Song of Kali is a very personal horror favorite of mine, and has been ever since I tracked it down around 1989 or '90 and had to place a special order for it even then. Can't recall how I'd heard of it; probably some interview with Ellison somewhere. The glorious red textured paperback cover was like manna from heaven for me, while thanks go to Jill Bauman, for a cover illustration actually relates to the plot. For years I'd kept my original paperback (Tor, November 1986) in perfect condition, and I also bought this beat-up used copy so I could reread it - three times now! - and mark my favorite passages, for instance:
I think that there are black holes in reality. Black holes in the human spirit. And actual places where, because of density or misery or sheer human perversity, the fabric of things comes apart and that black core in us swallows all the rest.

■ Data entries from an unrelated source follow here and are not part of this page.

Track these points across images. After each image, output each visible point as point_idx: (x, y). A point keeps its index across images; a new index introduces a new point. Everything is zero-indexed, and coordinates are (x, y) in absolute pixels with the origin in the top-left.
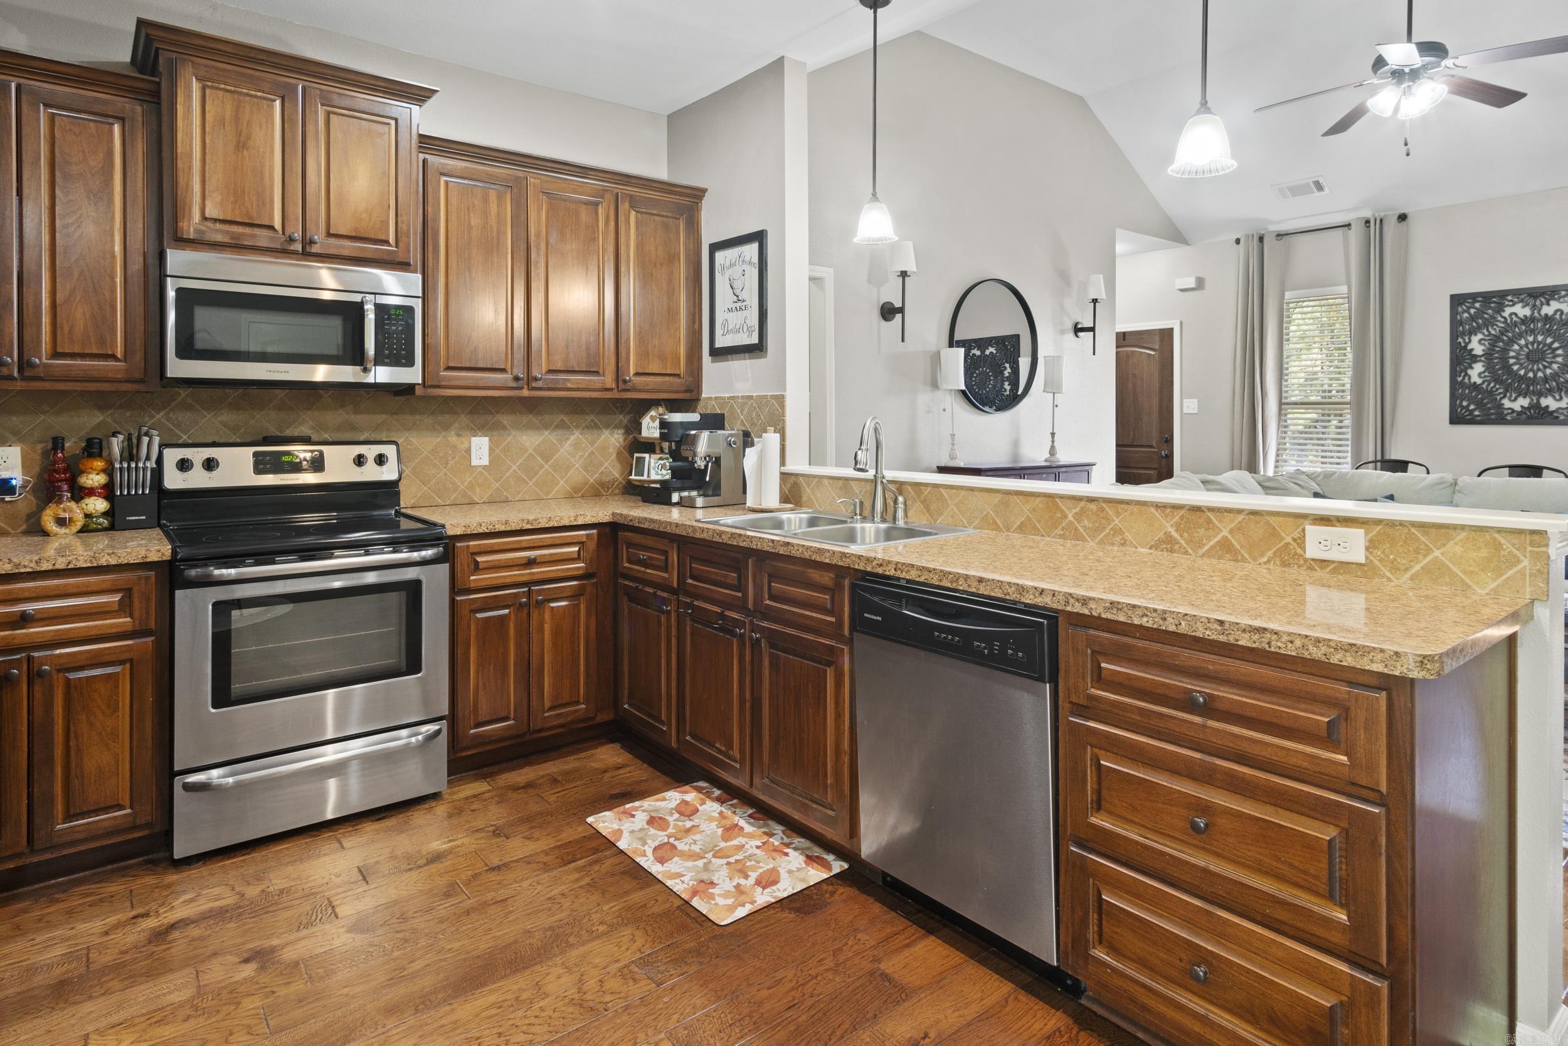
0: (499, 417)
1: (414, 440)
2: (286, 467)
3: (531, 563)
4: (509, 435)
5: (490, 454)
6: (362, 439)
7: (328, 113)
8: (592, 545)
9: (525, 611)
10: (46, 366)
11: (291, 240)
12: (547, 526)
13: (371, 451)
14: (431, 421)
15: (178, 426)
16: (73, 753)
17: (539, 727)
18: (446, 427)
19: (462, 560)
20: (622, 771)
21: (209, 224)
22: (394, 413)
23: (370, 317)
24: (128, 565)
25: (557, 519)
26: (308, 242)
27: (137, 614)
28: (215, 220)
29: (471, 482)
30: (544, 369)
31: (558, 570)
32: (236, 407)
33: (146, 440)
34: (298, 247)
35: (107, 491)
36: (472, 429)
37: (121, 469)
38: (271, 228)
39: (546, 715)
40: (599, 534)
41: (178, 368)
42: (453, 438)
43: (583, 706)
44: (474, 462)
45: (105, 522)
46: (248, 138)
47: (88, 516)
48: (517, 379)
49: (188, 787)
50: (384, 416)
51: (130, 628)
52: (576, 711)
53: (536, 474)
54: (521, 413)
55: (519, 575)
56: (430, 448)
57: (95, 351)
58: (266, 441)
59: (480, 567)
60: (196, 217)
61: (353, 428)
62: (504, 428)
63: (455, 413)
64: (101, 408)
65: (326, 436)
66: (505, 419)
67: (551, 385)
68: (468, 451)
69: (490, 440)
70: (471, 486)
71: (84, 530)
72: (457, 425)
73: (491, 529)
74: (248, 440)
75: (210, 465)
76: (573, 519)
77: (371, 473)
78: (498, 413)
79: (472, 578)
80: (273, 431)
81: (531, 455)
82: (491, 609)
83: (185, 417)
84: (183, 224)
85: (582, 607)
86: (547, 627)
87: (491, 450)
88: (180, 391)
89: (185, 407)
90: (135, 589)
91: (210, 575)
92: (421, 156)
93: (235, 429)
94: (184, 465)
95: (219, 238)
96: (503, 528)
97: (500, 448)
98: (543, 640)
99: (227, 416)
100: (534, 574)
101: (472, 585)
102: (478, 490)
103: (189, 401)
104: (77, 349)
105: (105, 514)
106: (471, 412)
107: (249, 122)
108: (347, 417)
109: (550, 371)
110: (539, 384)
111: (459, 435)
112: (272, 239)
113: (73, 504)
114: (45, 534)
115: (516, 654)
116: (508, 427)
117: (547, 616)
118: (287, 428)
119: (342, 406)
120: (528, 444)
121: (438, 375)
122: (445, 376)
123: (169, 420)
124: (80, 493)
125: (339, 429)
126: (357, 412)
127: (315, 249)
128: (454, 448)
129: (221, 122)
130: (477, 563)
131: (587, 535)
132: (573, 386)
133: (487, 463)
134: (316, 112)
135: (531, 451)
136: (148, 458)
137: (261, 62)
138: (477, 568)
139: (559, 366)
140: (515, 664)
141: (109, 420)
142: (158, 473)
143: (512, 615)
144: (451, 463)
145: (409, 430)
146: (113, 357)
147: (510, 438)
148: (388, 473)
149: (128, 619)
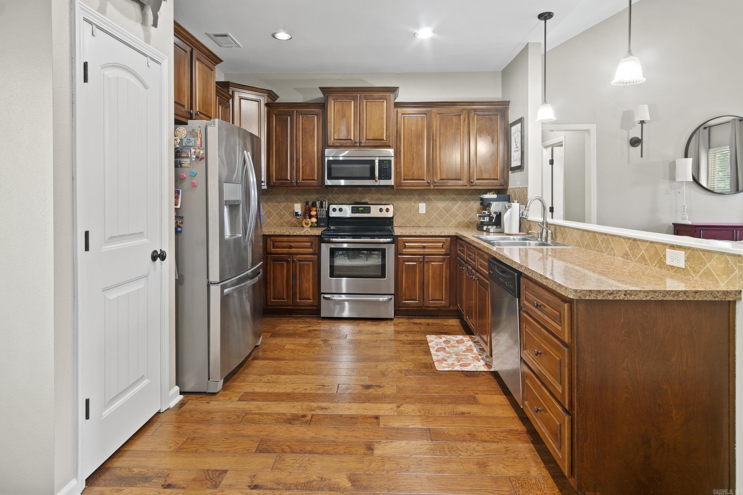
0: (429, 196)
1: (400, 204)
2: (360, 212)
3: (424, 247)
4: (433, 203)
5: (426, 210)
6: (384, 203)
7: (366, 102)
8: (448, 244)
9: (422, 264)
10: (301, 183)
11: (356, 143)
12: (430, 235)
13: (384, 207)
14: (405, 197)
15: (334, 199)
16: (301, 283)
17: (427, 305)
18: (411, 200)
19: (400, 244)
20: (452, 327)
21: (336, 141)
22: (393, 195)
23: (377, 164)
24: (312, 235)
25: (434, 233)
26: (360, 143)
27: (314, 248)
28: (337, 139)
29: (419, 219)
30: (439, 179)
31: (434, 251)
32: (349, 193)
33: (324, 202)
34: (358, 145)
35: (316, 216)
36: (420, 200)
37: (319, 210)
38: (351, 140)
39: (430, 302)
40: (451, 240)
41: (328, 182)
42: (413, 204)
43: (444, 302)
44: (420, 212)
45: (316, 225)
46: (345, 114)
47: (312, 223)
48: (428, 183)
49: (324, 298)
50: (391, 196)
51: (312, 252)
52: (441, 303)
53: (444, 217)
54: (438, 195)
55: (420, 251)
56: (405, 207)
57: (311, 178)
58: (356, 203)
59: (406, 247)
60: (332, 139)
61: (381, 200)
62: (431, 200)
63: (414, 195)
64: (317, 194)
65: (373, 202)
66: (432, 197)
67: (441, 185)
68: (418, 208)
69: (426, 204)
70: (419, 221)
71: (310, 227)
72: (414, 199)
73: (410, 234)
74: (352, 203)
75: (341, 210)
76: (440, 233)
77: (384, 214)
78: (429, 194)
79: (404, 250)
80: (358, 200)
81: (441, 210)
82: (410, 262)
83: (336, 196)
84: (329, 142)
85: (444, 266)
86: (430, 271)
87: (426, 208)
88: (335, 188)
89: (337, 193)
90: (313, 242)
91: (330, 240)
92: (396, 109)
93: (348, 200)
94: (334, 210)
95: (338, 144)
96: (414, 234)
97: (430, 207)
98: (429, 275)
99: (346, 196)
100: (425, 251)
101: (403, 253)
102: (422, 222)
103: (337, 191)
104: (307, 178)
105: (316, 223)
106: (419, 195)
107: (345, 110)
108: (379, 196)
109: (441, 179)
110: (437, 184)
111: (415, 203)
112: (351, 143)
113: (309, 220)
114: (302, 226)
115: (419, 278)
116: (433, 200)
117: (430, 267)
118: (362, 199)
119: (378, 193)
120: (440, 206)
121: (401, 182)
122: (403, 182)
123: (332, 197)
124: (311, 217)
125: (377, 200)
126: (382, 195)
127: (363, 144)
128: (413, 207)
129: (338, 111)
130: (405, 245)
131: (446, 240)
132: (450, 185)
133: (425, 213)
134: (363, 102)
135: (441, 209)
136: (325, 208)
137: (348, 91)
138: (405, 247)
139: (444, 177)
140: (419, 282)
141: (319, 197)
142: (328, 212)
143: (418, 265)
144: (412, 212)
145: (398, 200)
146: (315, 180)
147: (433, 204)
148: (390, 215)
149: (312, 250)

An aspiring American poet named Robert Luczak, his Indian wife Amrita, and their infant daughter trek to Calcutta so he can track down a lauded and mysterious old Indian poet, M. Das, whose unsettling new work has been making the rounds of the literary world - after his supposed death some years before. But the young American finds an exotic and dangerous world beyond his worst... oh, you know. You know. But Song of Kali also has something to say, as its dour anxieties address (inherent?) xenophobia, fear of women (manifested in the devouring goddess of Kali), the all-too-real fear of our children being harmed, as well as our unholy, unending passion and capacity for violence.
1991 Tor reprint
Simmons also does the nearly unbelievable job of bringing an unhallowed, nightmare version of Calcutta to life on the page - I believe he was in the city for only several days to do research - a dank dreadful atmosphere, swarming noxious crowds, shadowy cult secrets, and bloated, rotting corpses. It's so palpable, and strikingly unique in the annals of '80s horror fiction. And those with some knowledge of India's ancient religious myths will find the tale all the more disturbing. But in the end the only true evil, the only evil ever, is human and never divine.
The song of Kali is now sung, the age of Kali has begun. Listen.
"The world is pain/O terrible wife of Siva/ You are chewing the flesh/Your tongue is drinking the blood, O dark Mother! O unclad Mother/O beloved of Siva/The world is pain."
Oh. Hells. Yeah. And still in print. Pick it up.